How Kansas is Leveraging the Infant Mortality CoIIN to Accelerate Improvement
Posted February 11, 2016 by Cindy Hutter
|NICHQ's online collaboration tool, known as the NICHQ Collaboratory, allows states to learn from and forge new relationships with other states working on shared goals.
Collaborative Improvement and Innovation Networks (CoIINs) offer many tools and resources for their participants. From driver diagrams to measurement strategies to change packages and collaboration tools, the underlying supports for accelerating change are all there. A participant just needs to reach out and embrace them.
That’s exactly what the state of Kansas is doing in the Infant Mortality CoIIN (IM CoIIN). The Kansas team took the IM CoIIN’s assessment planning worksheet—among other tools—and have used the tools to help prioritize their state’s work.
“We took advantage of the system planning assessment tools provided by IM CoIIN and turned the assessments into action plans,” says Rachel Sisson, the Kansas Maternal and Child Health director and state IM CoIIN coordinator. “The plan has become a living, breathing document with our team. We have used the tool to select and prioritize the change ideas we want to target and identify what tasks need to get done to align with the action plan.”
Through joining in-person meetings, online webinars and using an online collaboration space, called the NICHQ Collaboratory, the Kansas IM CoIIN team has been able to build up their capacity to use quality improvement, engage stakeholders, draw attention to their work and tie the IM CoIIN work into other related projects so they are building upon existing infrastructure in the state. As a result, the Kansas Title V action plan reflects the work they are doing in IM CoIIN, and the state’s tobacco plan also aligns with the IM CoIIN smoking cessation work.
“What’s important is building upon what we’ve done along the way,” says Sisson. “We’ve implemented a great deal of infant health focused work in the past, but we wouldn’t have been able to advance our QI work without the events that NICHQ has hosted and the tools that have been provided. A lot of upfront planning work was done and it allowed us to focus on key state issues.”
NICHQ’s Elaine Fitzgerald, DrPH, MIA, project director of the IM CoIIN, couldn’t be prouder of the Kansas team, saying that they exemplify how states can benefit from the supports and resources available through the IM CoIIN.

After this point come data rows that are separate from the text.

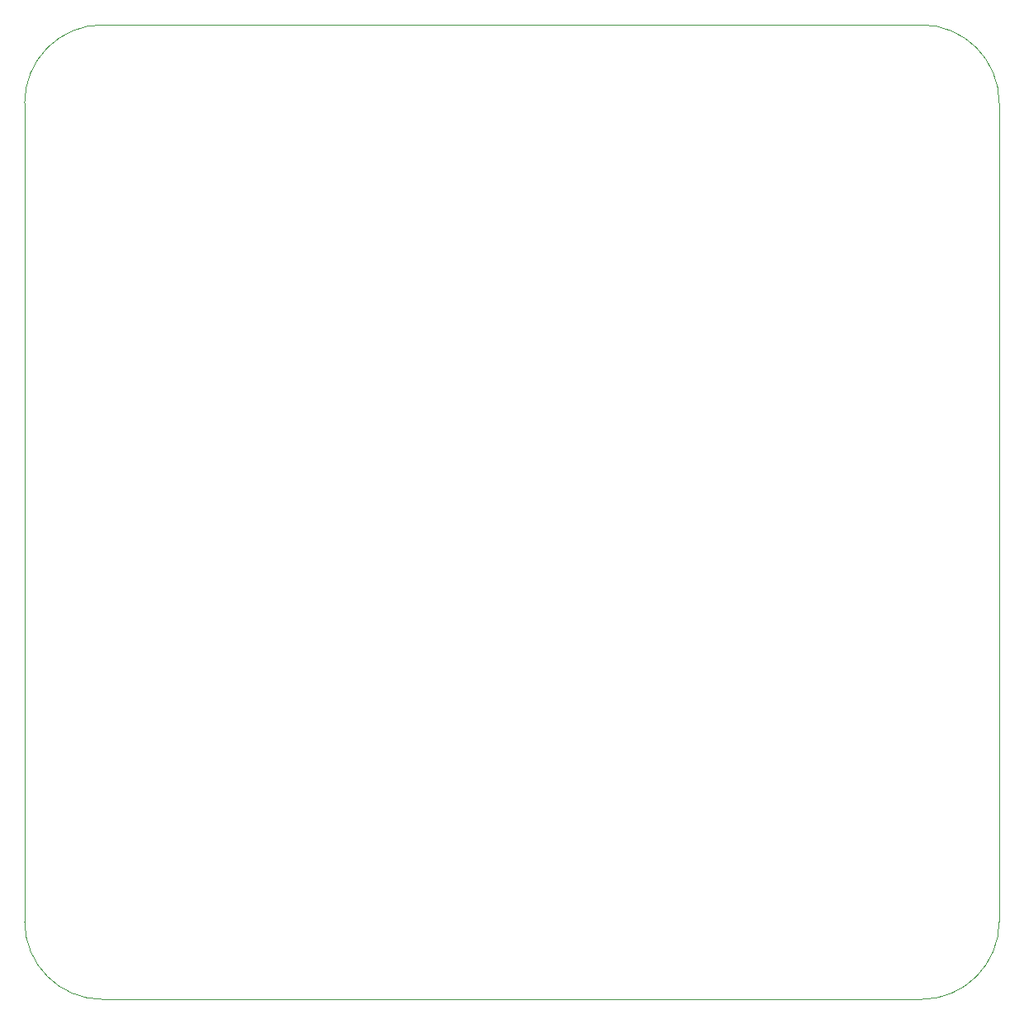
<source format=gbr>
%TF.GenerationSoftware,KiCad,Pcbnew,8.0.2*%
%TF.CreationDate,2024-07-16T14:45:12-07:00*%
%TF.ProjectId,ptn,70746e2e-6b69-4636-9164-5f7063625858,1*%
%TF.SameCoordinates,Original*%
%TF.FileFunction,Profile,NP*%
%FSLAX46Y46*%
G04 Gerber Fmt 4.6, Leading zero omitted, Abs format (unit mm)*
G04 Created by KiCad (PCBNEW 8.0.2) date 2024-07-16 14:45:12*
%MOMM*%
%LPD*%
G01*
G04 APERTURE LIST*
%TA.AperFunction,Profile*%
%ADD10C,0.050000*%
%TD*%
G04 APERTURE END LIST*
D10*
X172000000Y-50000000D02*
X172000000Y-134000000D01*
X72000000Y-134000000D02*
X72000000Y-50000000D01*
X80000000Y-42000000D02*
X164000000Y-42000000D01*
X172000000Y-134000000D02*
G75*
G02*
X164000000Y-142000000I-8000000J0D01*
G01*
X72000000Y-50000000D02*
G75*
G02*
X80000000Y-42000000I8000000J0D01*
G01*
X164000000Y-42000000D02*
G75*
G02*
X172000000Y-50000000I0J-8000000D01*
G01*
X164000000Y-142000000D02*
X80000000Y-142000000D01*
X80000000Y-142000000D02*
G75*
G02*
X72000000Y-134000000I0J8000000D01*
G01*
M02*

</source>
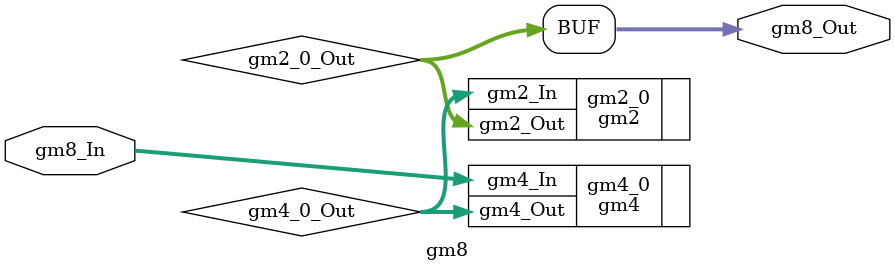
<source format=sv>

module gm8(gm8_In, gm8_Out);
   
   input  logic [7:0] gm8_In;
   output logic [7:0] gm8_Out;

   // Internal Logic
   logic [7:0] 	      gm2_0_Out;
   logic [7:0] 	      gm4_0_Out;

   // Sub-Modules for sub-Galois operations
   gm4 gm4_0 (.gm4_In(gm8_In), .gm4_Out(gm4_0_Out));
   gm2 gm2_0 (.gm2_In(gm4_0_Out), .gm2_Out(gm2_0_Out));

   // Assign output to gm2 output
   assign gm8_Out = gm2_0_Out;

endmodule 

</source>
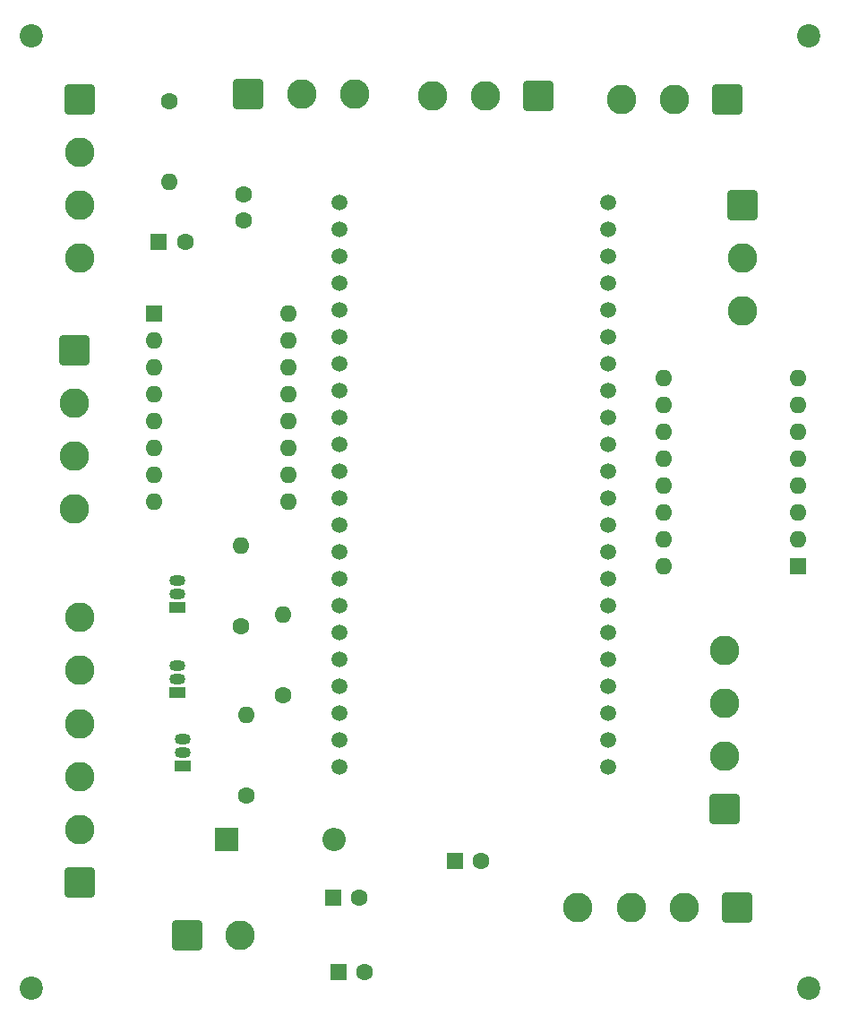
<source format=gbr>
%TF.GenerationSoftware,KiCad,Pcbnew,9.0.1*%
%TF.CreationDate,2025-05-12T18:48:48-07:00*%
%TF.ProjectId,pcb,7063622e-6b69-4636-9164-5f7063625858,rev?*%
%TF.SameCoordinates,Original*%
%TF.FileFunction,Soldermask,Bot*%
%TF.FilePolarity,Negative*%
%FSLAX46Y46*%
G04 Gerber Fmt 4.6, Leading zero omitted, Abs format (unit mm)*
G04 Created by KiCad (PCBNEW 9.0.1) date 2025-05-12 18:48:48*
%MOMM*%
%LPD*%
G01*
G04 APERTURE LIST*
G04 Aperture macros list*
%AMRoundRect*
0 Rectangle with rounded corners*
0 $1 Rounding radius*
0 $2 $3 $4 $5 $6 $7 $8 $9 X,Y pos of 4 corners*
0 Add a 4 corners polygon primitive as box body*
4,1,4,$2,$3,$4,$5,$6,$7,$8,$9,$2,$3,0*
0 Add four circle primitives for the rounded corners*
1,1,$1+$1,$2,$3*
1,1,$1+$1,$4,$5*
1,1,$1+$1,$6,$7*
1,1,$1+$1,$8,$9*
0 Add four rect primitives between the rounded corners*
20,1,$1+$1,$2,$3,$4,$5,0*
20,1,$1+$1,$4,$5,$6,$7,0*
20,1,$1+$1,$6,$7,$8,$9,0*
20,1,$1+$1,$8,$9,$2,$3,0*%
G04 Aperture macros list end*
%ADD10C,2.200000*%
%ADD11R,1.600000X1.600000*%
%ADD12C,1.600000*%
%ADD13R,2.200000X2.200000*%
%ADD14O,2.200000X2.200000*%
%ADD15O,1.600000X1.600000*%
%ADD16R,1.500000X1.050000*%
%ADD17O,1.500000X1.050000*%
%ADD18RoundRect,0.250001X1.149999X-1.149999X1.149999X1.149999X-1.149999X1.149999X-1.149999X-1.149999X0*%
%ADD19C,2.800000*%
%ADD20RoundRect,0.250001X-1.149999X-1.149999X1.149999X-1.149999X1.149999X1.149999X-1.149999X1.149999X0*%
%ADD21RoundRect,0.250001X1.149999X1.149999X-1.149999X1.149999X-1.149999X-1.149999X1.149999X-1.149999X0*%
%ADD22RoundRect,0.250001X-1.149999X1.149999X-1.149999X-1.149999X1.149999X-1.149999X1.149999X1.149999X0*%
%ADD23C,1.500000*%
G04 APERTURE END LIST*
D10*
%TO.C,BR*%
X173000000Y-142000000D03*
%TD*%
%TO.C,BL*%
X99500000Y-142000000D03*
%TD*%
%TO.C,TL*%
X99500000Y-52000000D03*
%TD*%
%TO.C,TR*%
X173000000Y-52000000D03*
%TD*%
D11*
%TO.C,vd_c2*%
X111500000Y-71500000D03*
D12*
X114000000Y-71500000D03*
%TD*%
D13*
%TO.C,D1*%
X117920000Y-128000000D03*
D14*
X128080000Y-128000000D03*
%TD*%
D12*
%TO.C,mix1*%
X119750000Y-123810000D03*
D15*
X119750000Y-116190000D03*
%TD*%
D16*
%TO.C,Q3*%
X113250000Y-106040000D03*
D17*
X113250000Y-104770000D03*
X113250000Y-103500000D03*
%TD*%
D18*
%TO.C,J3*%
X165031500Y-125066700D03*
D19*
X165031500Y-120066700D03*
X165031500Y-115066700D03*
X165031500Y-110066700D03*
%TD*%
D11*
%TO.C,motor_c1*%
X139500000Y-130000000D03*
D12*
X142000000Y-130000000D03*
%TD*%
%TO.C,vd_c1*%
X119500000Y-69500000D03*
X119500000Y-67000000D03*
%TD*%
D20*
%TO.C,MovingBumper_back1*%
X120000000Y-57500000D03*
D19*
X125000000Y-57500000D03*
X130000000Y-57500000D03*
%TD*%
D21*
%TO.C,MovingBumper_front1*%
X147397900Y-57680400D03*
D19*
X142397900Y-57680400D03*
X137397900Y-57680400D03*
%TD*%
D21*
%TO.C,Debug_ports1*%
X166155000Y-134437400D03*
D19*
X161155000Y-134437400D03*
X156155000Y-134437400D03*
X151155000Y-134437400D03*
%TD*%
D11*
%TO.C,reg_co1*%
X128000000Y-133500000D03*
D12*
X130500000Y-133500000D03*
%TD*%
%TO.C,mix2*%
X123300100Y-114310000D03*
D15*
X123300100Y-106690000D03*
%TD*%
D22*
%TO.C,Thermistor1*%
X104032500Y-58000000D03*
D19*
X104032500Y-63000000D03*
X104032500Y-68000000D03*
X104032500Y-73000000D03*
%TD*%
D23*
%TO.C,ESP32-S3*%
X128590000Y-67792500D03*
X128590000Y-70332500D03*
X128590000Y-72872500D03*
X128590000Y-75412500D03*
X128590000Y-77952500D03*
X128590000Y-80492500D03*
X128590000Y-83032500D03*
X128590000Y-85572500D03*
X128590000Y-88112500D03*
X128590000Y-90652500D03*
X128590000Y-93192500D03*
X128590000Y-95732500D03*
X128590000Y-98272500D03*
X128590000Y-100812500D03*
X128590000Y-103352500D03*
X128590000Y-105892500D03*
X128590000Y-108432500D03*
X128590000Y-110972500D03*
X128590000Y-113512500D03*
X128590000Y-116052500D03*
X128590000Y-118592500D03*
X128590000Y-121132500D03*
X153990000Y-67792500D03*
X153990000Y-70332500D03*
X153990000Y-72872500D03*
X153990000Y-75412500D03*
X153990000Y-77952500D03*
X153990000Y-80492500D03*
X153990000Y-83032500D03*
X153990000Y-85572500D03*
X153990000Y-88112500D03*
X153990000Y-90652500D03*
X153990000Y-93192500D03*
X153990000Y-95732500D03*
X153990000Y-98272500D03*
X153990000Y-100812500D03*
X153990000Y-103352500D03*
X153990000Y-105892500D03*
X153990000Y-108432500D03*
X153990000Y-110972500D03*
X153990000Y-113512500D03*
X153990000Y-116052500D03*
X153990000Y-118592500D03*
X153990000Y-121132500D03*
%TD*%
D11*
%TO.C,reg_ci1*%
X128500000Y-140500000D03*
D12*
X131000000Y-140500000D03*
%TD*%
D11*
%TO.C,Moving1*%
X171982000Y-102106300D03*
D15*
X171982000Y-99566300D03*
X171982000Y-97026300D03*
X171982000Y-94486300D03*
X171982000Y-91946300D03*
X171982000Y-89406300D03*
X171982000Y-86866300D03*
X171982000Y-84326300D03*
X159282000Y-84326300D03*
X159282000Y-86866300D03*
X159282000Y-89406300D03*
X159282000Y-91946300D03*
X159282000Y-94486300D03*
X159282000Y-97026300D03*
X159282000Y-99566300D03*
X159282000Y-102106300D03*
%TD*%
D20*
%TO.C,J1*%
X114212500Y-137032500D03*
D19*
X119212500Y-137032500D03*
%TD*%
D12*
%TO.C,vd_r1*%
X112500000Y-58190000D03*
D15*
X112500000Y-65810000D03*
%TD*%
D12*
%TO.C,mix3*%
X119250000Y-107810000D03*
D15*
X119250000Y-100190000D03*
%TD*%
D21*
%TO.C,Rehydration_front1*%
X165250000Y-58032500D03*
D19*
X160250000Y-58032500D03*
X155250000Y-58032500D03*
%TD*%
D16*
%TO.C,Q1*%
X113750000Y-121040000D03*
D17*
X113750000Y-119770000D03*
X113750000Y-118500000D03*
%TD*%
D22*
%TO.C,J2*%
X103500000Y-81750000D03*
D19*
X103500000Y-86750000D03*
X103500000Y-91750000D03*
X103500000Y-96750000D03*
%TD*%
D11*
%TO.C,Rehydration1*%
X111090200Y-78254000D03*
D15*
X111090200Y-80794000D03*
X111090200Y-83334000D03*
X111090200Y-85874000D03*
X111090200Y-88414000D03*
X111090200Y-90954000D03*
X111090200Y-93494000D03*
X111090200Y-96034000D03*
X123790200Y-96034000D03*
X123790200Y-93494000D03*
X123790200Y-90954000D03*
X123790200Y-88414000D03*
X123790200Y-85874000D03*
X123790200Y-83334000D03*
X123790200Y-80794000D03*
X123790200Y-78254000D03*
%TD*%
D16*
%TO.C,Q2*%
X113250000Y-114040000D03*
D17*
X113250000Y-112770000D03*
X113250000Y-111500000D03*
%TD*%
D22*
%TO.C,Rehydration_back1*%
X166732900Y-68049600D03*
D19*
X166732900Y-73049600D03*
X166732900Y-78049600D03*
%TD*%
D18*
%TO.C,Mixing1*%
X104000000Y-132000000D03*
D19*
X104000000Y-127000000D03*
X104000000Y-122000000D03*
X104000000Y-117000000D03*
X104000000Y-112000000D03*
X104000000Y-107000000D03*
%TD*%
M02*

</source>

“We provide states the infrastructure, technical assistance, and tools, meeting each state where they are. We support them to enhance existing initiatives designed to improve birth outcomes, and to learn from others, both within their state and across all the states and jurisdictions that are working towards a similar goal of reducing infant mortality,” says Fitzgerald. “From day one Kansas has embraced the concept of collective impact and has taken the tools and run with them.”
Sisson says that IM CoIIN also allowed the state to learn from and forge new relationships with other states who might be trying ideas or programs that Kansas was considering. “Setting shared goals across the nation for infant mortality and accessing a platform to learn from other states has been incredible,” she says.
Adds Sisson, “Participation is intensive, but it has allowed us to launch work and get people to the table quicker than we would have ever been able to without this.”